Children in Wolverhampton are preparing to add some extra snap, crackle and pop to their usual morning routine.

Pupils from Woodfield Infant and Junior Schools in Penn receive their first delivery of cereals
Pupils receiving their delivery of cereals

Pupils from Woodfield Infant and Junior Schools in Penn receive their first delivery of cereals
Pupils receiving their delivery of cereals

Pupils from Woodfield Infant and Junior Schools in Penn receive their first delivery of cereals from Caroline Price of The Well
Pupils receiving cereals from Caroline Price

Starting shortly, free boxes of Kellogg's Cornflakes and Rice Krispies will be provided at participating schools and nurseries to enable youngsters to enjoy a healthy breakfast and set them up for a day's learning.

Kellogg's and Wolverhampton based foodbank The Well have joined forces with Wolverhampton City Council to provide thousands of boxes of cereal to participating schools and Early Years settings.

Councillor Phil Page, Wolverhampton City Council's Cabinet Member for Schools, Skills and Learning, said: "I am delighted that children and young people at many of our schools will be enjoying healthy and nutritious cereals thanks to this partnership with Kellogg's and The Well.

"Breakfast is the most important meal of the day; it gets your metabolism going and puts you in a good mood by helping to regulate blood sugar levels, so helps pupils perform better at school.

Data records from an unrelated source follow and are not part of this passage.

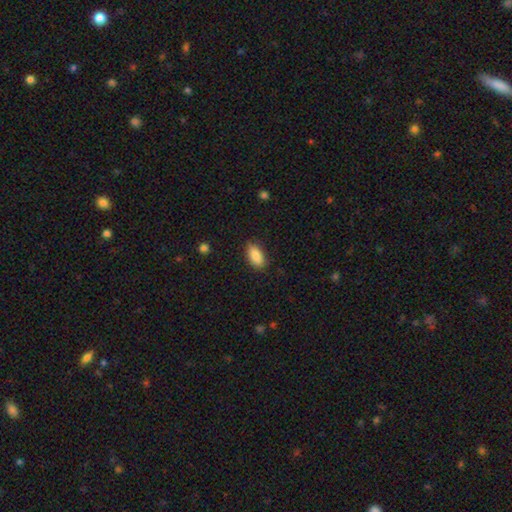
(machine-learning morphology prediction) The model was most divided on "merging": none: 83%, minor disturbance: 13%, major disturbance: 3%, merger: 1%. More confident: how rounded — in between (90%); smooth or featured — smooth (88%).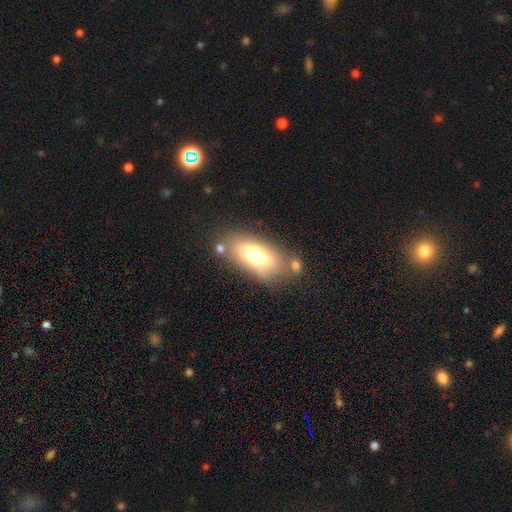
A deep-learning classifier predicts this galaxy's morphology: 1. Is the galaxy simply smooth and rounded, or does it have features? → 64% smooth, 25% featured or disk, 11% star or artifact.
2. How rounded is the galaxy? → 79% in between, 16% cigar-shaped, 5% round.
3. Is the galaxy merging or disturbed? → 68% none, 14% minor disturbance, 11% merger, 7% major disturbance.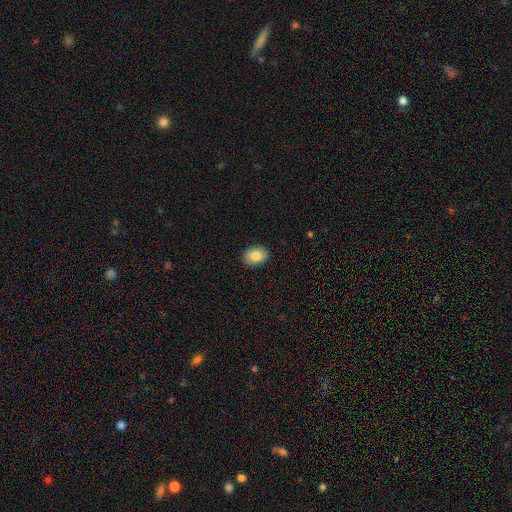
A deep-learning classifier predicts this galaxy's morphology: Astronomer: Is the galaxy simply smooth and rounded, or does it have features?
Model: smooth — 84%.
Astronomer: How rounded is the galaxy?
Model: in between — 73%.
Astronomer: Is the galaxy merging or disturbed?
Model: none — 90%.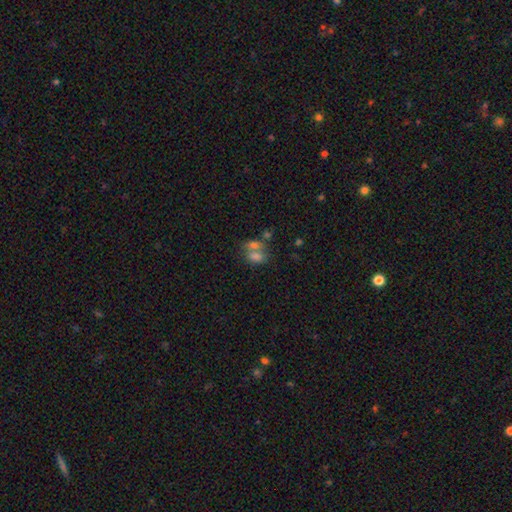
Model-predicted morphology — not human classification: smooth 65%, featured or disk 18%, star or artifact 17%. Down the decision tree: how rounded — in between (70%); merging — merger (57%).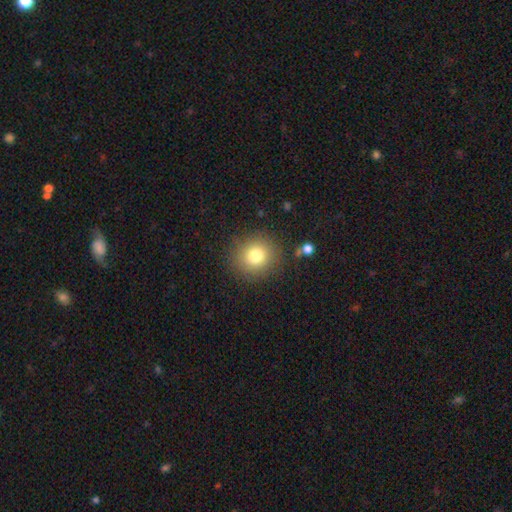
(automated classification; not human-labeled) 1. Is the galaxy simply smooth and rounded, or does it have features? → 78% smooth, 13% star or artifact, 10% featured or disk.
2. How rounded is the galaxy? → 91% round, 8% in between, 1% cigar-shaped.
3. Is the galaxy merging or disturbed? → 87% none, 8% minor disturbance, 3% major disturbance, 2% merger.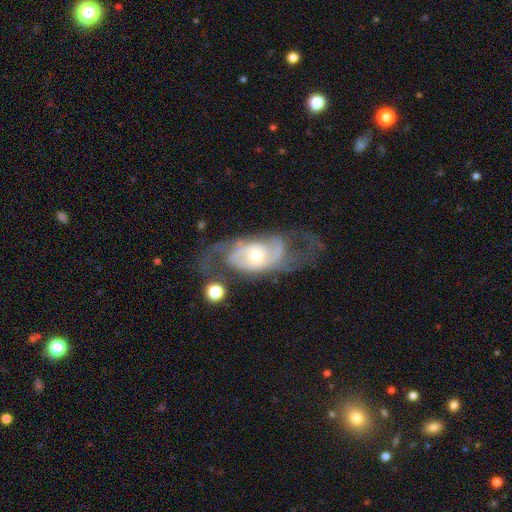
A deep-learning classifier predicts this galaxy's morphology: Smooth or featured? Predicted: featured or disk (p=0.83). Edge-on disk? Predicted: no (p=0.94). Bar? Predicted: no (p=0.69). Spiral arms? Predicted: yes (p=0.90). Spiral winding? Predicted: medium (p=0.44). Spiral arm count? Predicted: 2 (p=0.59). Bulge size? Predicted: small (p=0.48). Merging? Predicted: none (p=0.51).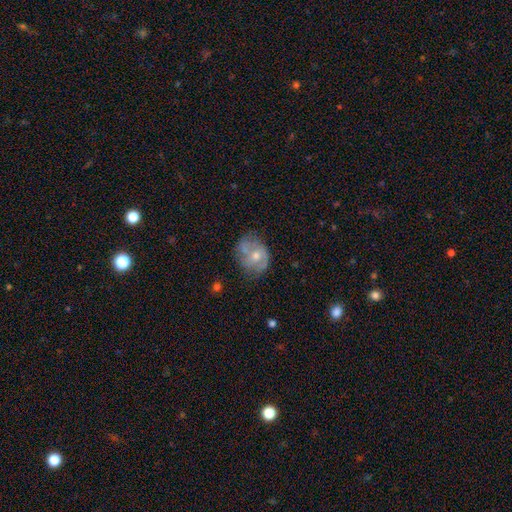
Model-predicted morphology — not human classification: Smooth or featured? Predicted: featured or disk (p=0.59). Edge-on disk? Predicted: no (p=0.97). Bar? Predicted: no (p=0.69). Spiral arms? Predicted: yes (p=0.67). Bulge size? Predicted: moderate (p=0.59). Merging? Predicted: none (p=0.61).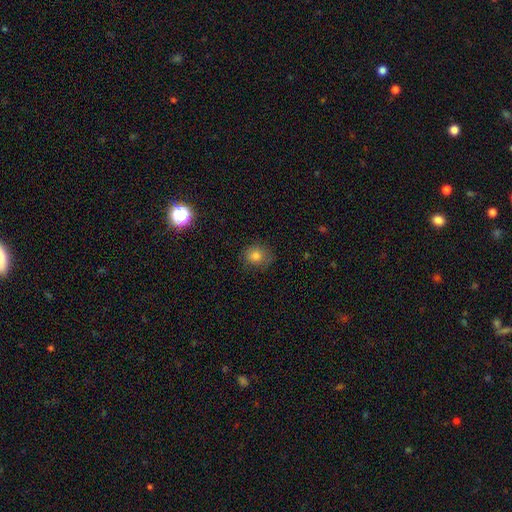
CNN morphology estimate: Smooth or featured?
  - smooth: 79% *
  - star or artifact: 14%
  - featured or disk: 7%
How rounded?
  - round: 80% *
  - in between: 19%
  - cigar-shaped: 1%
Merging?
  - none: 79% *
  - minor disturbance: 16%
  - major disturbance: 4%
  - merger: 1%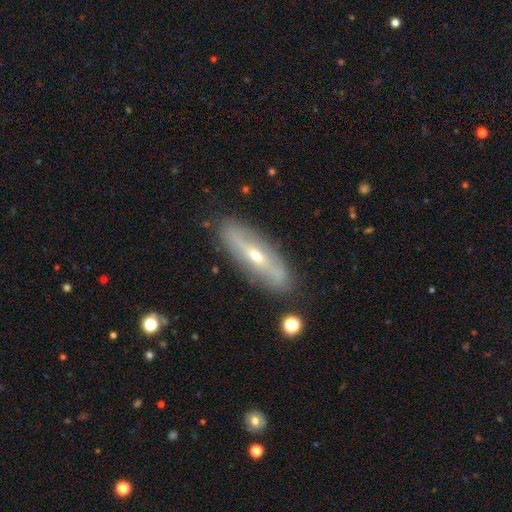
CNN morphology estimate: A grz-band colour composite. It shows a featured or disk galaxy (67%). Merging: none (85%).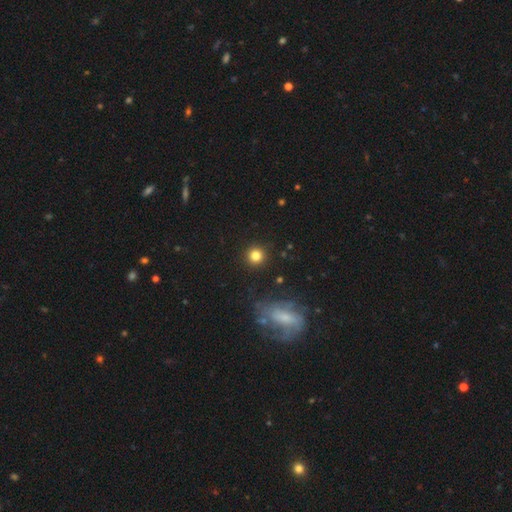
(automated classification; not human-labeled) Smooth or featured: smooth — 83% (star or artifact — 12%)
How rounded: round — 94% (in between — 5%)
Merging: none — 91% (minor disturbance — 5%)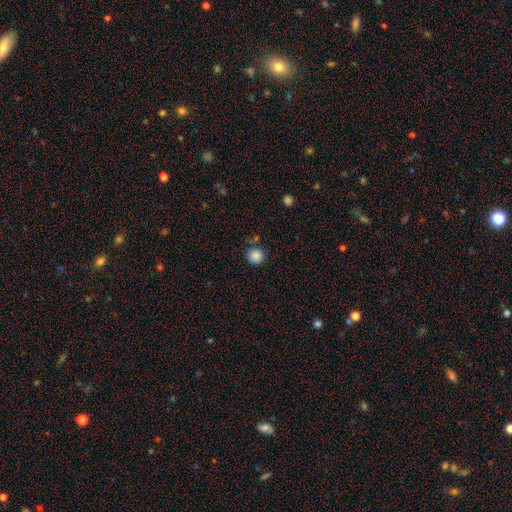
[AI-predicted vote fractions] Morphology: type=smooth (87%); roundness=round (93%); merging=none (80%).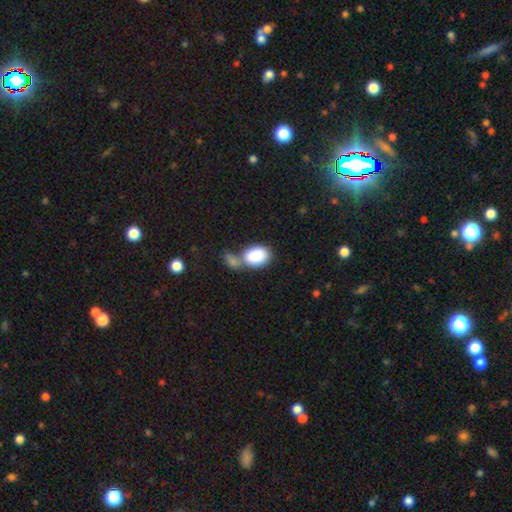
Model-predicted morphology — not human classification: The model was most divided on "merging": merger: 47%, none: 32%, minor disturbance: 13%, major disturbance: 8%. More confident: smooth or featured — smooth (86%); how rounded — in between (82%).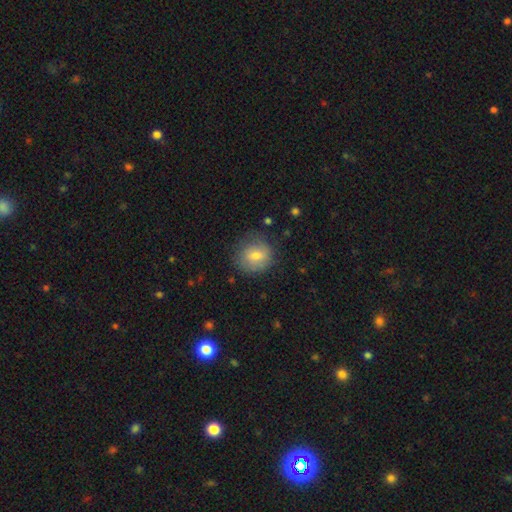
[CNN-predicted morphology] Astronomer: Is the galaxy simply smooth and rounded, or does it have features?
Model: smooth — 71%.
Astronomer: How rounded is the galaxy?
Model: round — 80%.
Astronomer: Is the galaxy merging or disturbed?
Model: none — 72%.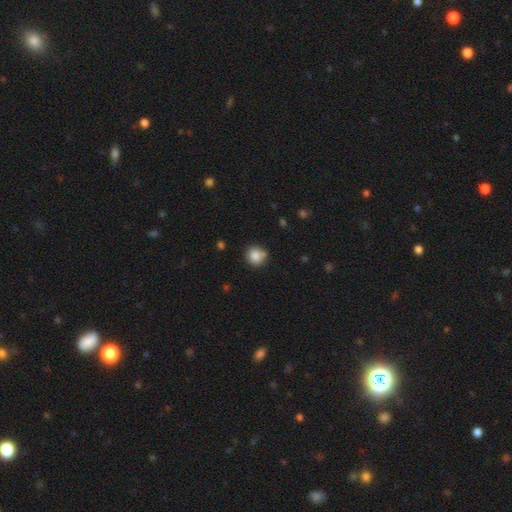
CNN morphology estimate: The model was most divided on "merging": none: 73%, minor disturbance: 15%, merger: 9%, major disturbance: 3%. More confident: how rounded — round (90%); smooth or featured — smooth (84%).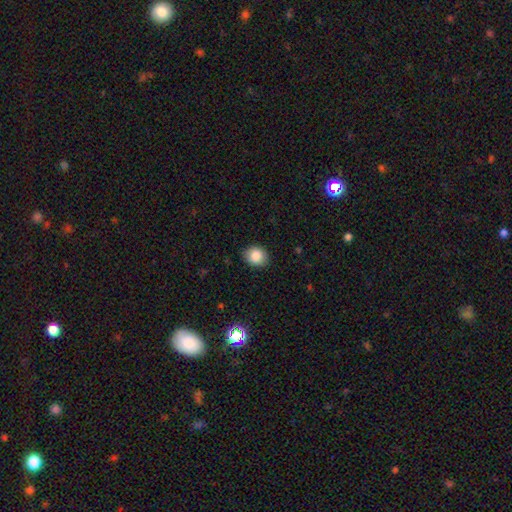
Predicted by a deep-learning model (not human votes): Smooth or featured: smooth — 85% (star or artifact — 9%)
How rounded: round — 61% (in between — 38%)
Merging: none — 87% (minor disturbance — 10%)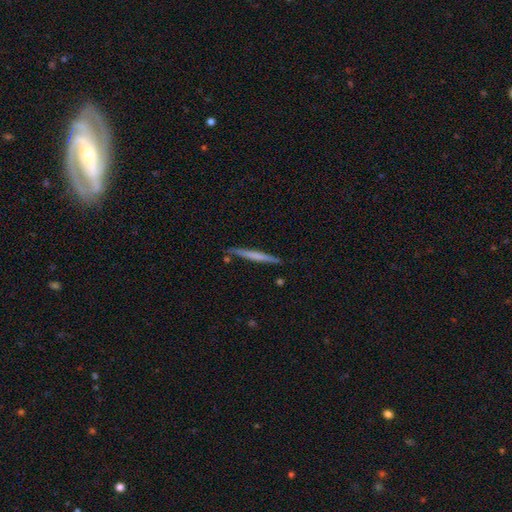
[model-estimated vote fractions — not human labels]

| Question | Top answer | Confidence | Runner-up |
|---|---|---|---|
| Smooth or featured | smooth | 49% | featured or disk (45%) |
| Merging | none | 87% | minor disturbance (9%) |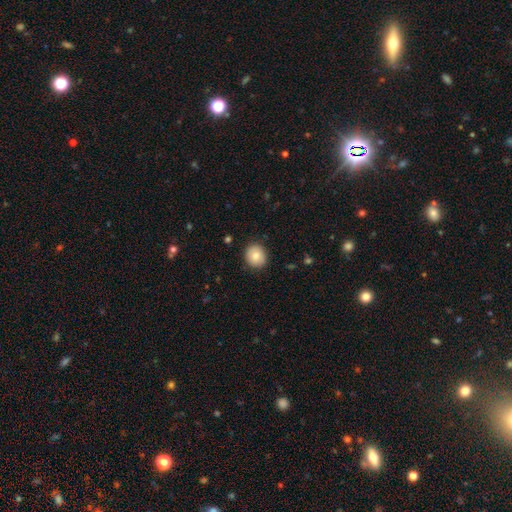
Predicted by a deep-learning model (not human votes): smooth-or-featured: smooth: 84% | featured or disk: 8% | star or artifact: 8%
  how-rounded: round: 73% | in between: 27% | cigar-shaped: 1%
  merging: none: 89% | minor disturbance: 8% | major disturbance: 2% | merger: 1%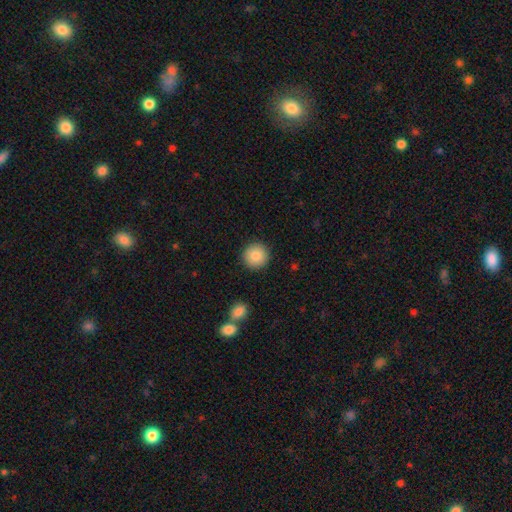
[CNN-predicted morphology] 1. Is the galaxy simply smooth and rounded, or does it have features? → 86% smooth, 8% star or artifact, 6% featured or disk.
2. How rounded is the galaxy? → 95% round, 4% in between, 1% cigar-shaped.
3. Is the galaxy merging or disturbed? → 91% none, 6% minor disturbance, 2% major disturbance, 1% merger.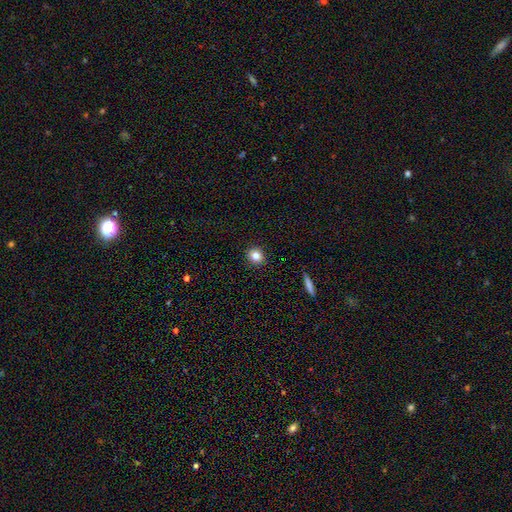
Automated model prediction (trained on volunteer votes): Smooth or featured?
  - smooth: 82% *
  - star or artifact: 11%
  - featured or disk: 7%
How rounded?
  - round: 84% *
  - in between: 15%
  - cigar-shaped: 1%
Merging?
  - none: 92% *
  - minor disturbance: 5%
  - major disturbance: 2%
  - merger: 1%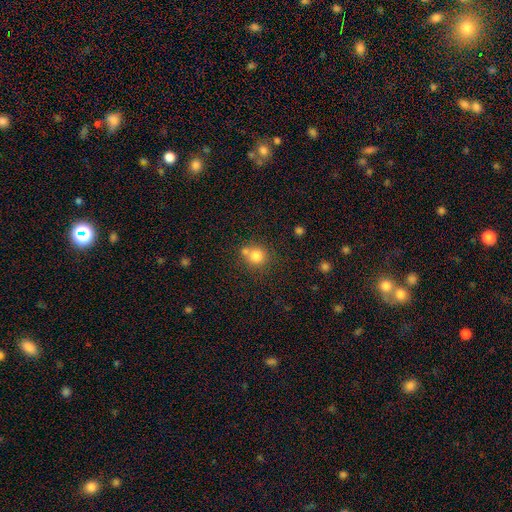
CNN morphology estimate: Smooth or featured? smooth (79%)
How rounded? round (88%)
Merging? none (58%)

"Many of our schools and Early Years settings already provide food and drink through breakfast clubs, and this generous donation by Kellogg's and The Well will either supplement their breakfast clubs or enable them to set one up."

Among those schools and Early Years providers taking part are Woodfield Infant and Juniors, Palmers Cross Primary, Warstones Primary, Bushbury Nursery, Westcroft School, Bilston Nursery, Eastfield Nursery, Perry Hall, Penn Kids, Bingley Children's Centre, Nichola Tompkins and YMCA Wolverhampton.

Parents and children are being encouraged to swap to lower sugar cereals like cornflakes and other plain cereals as part of the Change4Life Sugar Swaps campaign.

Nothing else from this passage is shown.